UKIBCS

Queen Mary's University, London, UK

Specific research roles and achievements.
Jack Cuzick is internationally recognised for his leadership and major role in creating and developing the field of chemoprevention of breast cancer and methodologies for estimating breast cancer risk. He has also transformed cervical cancer screening and prevention. His research provided evidence for the use of flexible sigmoidoscopy to detect lower bowel cancer, and the potential of aspirin to reduce colon cancer.

Jack Cuzick’s foundational work on chemoprevention and therapy of breast cancer.
In 1985 he made the seminal observation that tamoxifen reduced recurrence of breast cancer and also prevents the occurrence of new contralateral tumours. Shortly after this initial observation, Professor Cuzick published a detailed rationale for the prophylactic use of tamoxifen, in which the choice of a high-risk population, potential benefits and side effects were clearly enunciated. This provided a scientific basis and justification for the four large tamoxifen chemoprevention trials, which have now been completed, and his overview paper has provided unambiguous evidence for tamoxifen’s ability to prevent breast cancer.

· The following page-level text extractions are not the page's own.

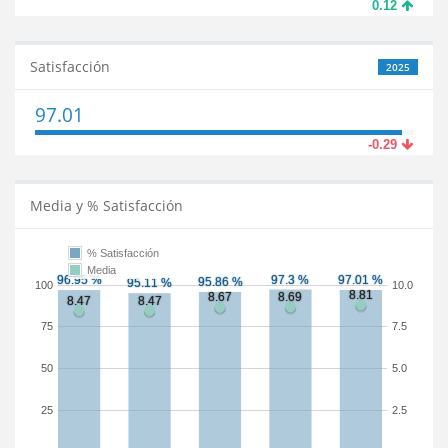
0.12
Satisfacción
2025
97.01
-0.29
Media y % Satisfacción
% Satisfacción
Media
100
10.0
75
7.5
50
5.0
25
2.5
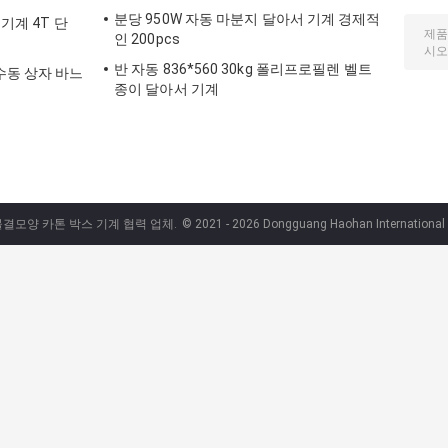
분당 950W 자동 마분지 달아서 기계 경제적
기계 4T 단
인 200pcs
반 자동 836*560 30kg 폴리프로필렌 벨트
수동 상자 바느
종이 달아서 기계
물결모양 카톤 박스 기계 협력 업체.
© 2021 - 2026 Dongguang Haohan International Tr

He has gone on the lead 3 major trials is this area: IBIS-I has shown that 5 years of tamoxifen can reduce new breast cancers in high risk women by 30=40% for at least 20 years, IBIS-II has shown that anastrozole can reduce new cancers by 50% in postmenopausal women for at least 11 years, and the ATAC adjuvant trial was first to show that anastrozole was more effective that tamoxifen in preventing recurrence and new contralateral tumours over 10 years.

Professor Cuzick has also made valuable contributions to assessing the risk of developing breast cancer, which is essential if prevention is to be target to high-risk individuals. His risk model (known as the Tyrer-Cuzick model) is widely used in family history clinics to assess risk and determine the most appropriate screening interval and modality.

Enhancing the targeting of breast cancer prevention

Jack Cuzick, Kim Chu, Brian Keevil, Adam R Brentnall, Anthony Howell, Nicholas Zdenkowski, Bernardo Bonanni, Sibylle Loibl, Kaija Holli, D. Gareth Evans, Steve Cummings, Mitch Dowsett on behalf of IBIS-II collaborators

Background. An increased breast cancer risk associated with high serum levels of both oestradiol and testosterone is well established in postmenopausal women. However very little is known about the impact of these hormones on response to endocrine therapy in either the preventive or adjuvant setting. The role of baseline serum oestradiol on the effectiveness of the SERMs tamoxifen and raloxifene has been studied in the prevention setting in two different trials, with differing results, but there haven’t been any studies on aromatase inhibitors.

Methods. We studied the effect of oestradiol, testosterone and SHBG measured at trial entry on the development of breast cancer in the IBIS-II prevention trial, which compared anastrozole to placebo in 3864 high risk postmenopausal women. The primary analysis was a case-control study of the impact of the baseline oestradiol/SHBG ratio on the effectiveness of anastrozole for cancer prevention.

Findings. Cases were reduced by 49% in the anastrozole arm, matching the findings for the whole trial. There was a clear trend of increasing risk with increasing E2/SHBG level in the placebo arm (P = 0.0033), but not in the anastrozole arm (P= 0.60). There was a large 55% reduction in cancer incidence with anastrozole in quartiles 2-4 (P =1.91x10^-5), but only a small, non-significant 18% reduction in the lowest quartile.

Interpretation. The benefit of anastrozole may be much less when oestradiol levels are low, and may not justify the side effects. This study also indicates a larger treatment effect for higher E2/SHBG levels, which could make this an even more attractive option for women with normal or high levels. These results also raise the question of whether serum hormones should be measured more routinely and integrated into risk models and treatment decisions, including the need for more (or less) screening.